VLCCs have returned to prominence, especially on the US Gulf to Europe trade route, analysts writing shipbroker Poten & Partners weekly tanker opinion say
When Russia invaded Ukraine in February 2022, European governments, major oil companies, refiners and traders immediately responded with sanctions. The EU and UK in particular reduced imports of Russian crude oil and refined products. Initially, this “self-sanctioning” was mostly done on a voluntary basis, and it changed the trading patterns around Europe quite dramatically. Not only did European oil importers look for different sources of crude oil, they also shifted to different vessel types to move the commodity. In this Weekly Opinion, we will discuss these changes in trade flows and vessel preferences in more detail. We will also look ahead toward the end of the year, when a full EU ban on seaborne Russian crude oil imports will go into effect.
The geographic proximity of the Baltic and the Black Sea, as well as the elaborate pipeline infrastructure into eastern Europe, made Russia an attractive supplier of crude oil for European refiners. Northwest Europe was traditionally the largest importer of Russian crude oil from the Baltic and similarly, southern Europe was a key customer of Russian crude originating in the Black Sea. Because of the shorthaul nature of these trades, the tonne-miles generated were significantly less material than the import volumes would suggest. For example, in the five-year period from January 2017 to January 2022, Europe imported an average of 2.7M barrels per day (b/d) of crude oil from Russia (seaborne), representing 26% of total seaborne imports into Europe. In terms of tonne-miles, the Russian trades only represented 14% of the total, clearly a function of the relatively short distances involved.
In the months since the invasion, Europe has pivoted away from Russian crude to other sources of oil. In the period between March and August 2022, the percentage of oil that Europe imported from Russia dropped to 19%. Over the same period, the share of Russian crude in Europe’s tonne-mile demand picture reduced by 2%, from 14% to 12%. The main beneficiary of the changes in Europe’s crude sourcing seems to be the US Gulf. In the years prior to the conflict in Ukraine, Europe imported about 6% of its crude oil from the US Gulf. Since the invasion, this has doubled to 12%. European imports from South America (such as Brazil and Guyana), West Africa and the Middle East have increased as well, albeit not to the same extent. These changes have led to a significant increase in tonne-mile demand for European crude oil imports.

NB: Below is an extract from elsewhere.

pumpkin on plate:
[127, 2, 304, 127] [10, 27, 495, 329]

Tonne-mile demand was already increasing in the second half of 2021 and in early 2022 on the back of the post-Covid oil demand recovery. However, the Russian invasion accelerated this trend.
These changes in European trade flows have had a substantial impact on the tanker market. The shorthaul trades from the Baltic and the Black Sea were dominated by Aframax and Suezmax tankers. However, the invasion seems to have accelerated the return of VLCCs in the European market.
VLCC traffic into Europe was steadily declining prior to the outbreak of Covid-19 and during the pandemic, when VLCCs were hardly used for European crude oil imports. This changed after the invasion. VLCCs have returned to prominence, especially on the US Gulf to Europe trade route.
The changes in the European oil trades and their impact on the global tanker market have only just started. When the European ban on Russian seaborne crude oil imports goes into effect in December of this year, further changes will need to be made. Europe still imports almost 2.0M b/d of crude oil from Russia (down 20% from the 2.5M b/d in the 12 months prior to the conflict). Replacing this will need to come from longer-haul sources across the Atlantic, West Africa and the Middle East. The tonne-mile demand generated by European imports increased by 32% as a result of replacing 500,000 b/d of Russian crude oil. Finding alternative sources of supply for another 2.0M b/d will provide another massive stimulus to tonne-mile demand (and tanker rates).
On top this European ’stimulus’, Russia will try to find alternative customers for its crude oil output, most likely in Asia (China and India in particular). This will also boost tonne-mile demand. The tanker market is in for a wild ride.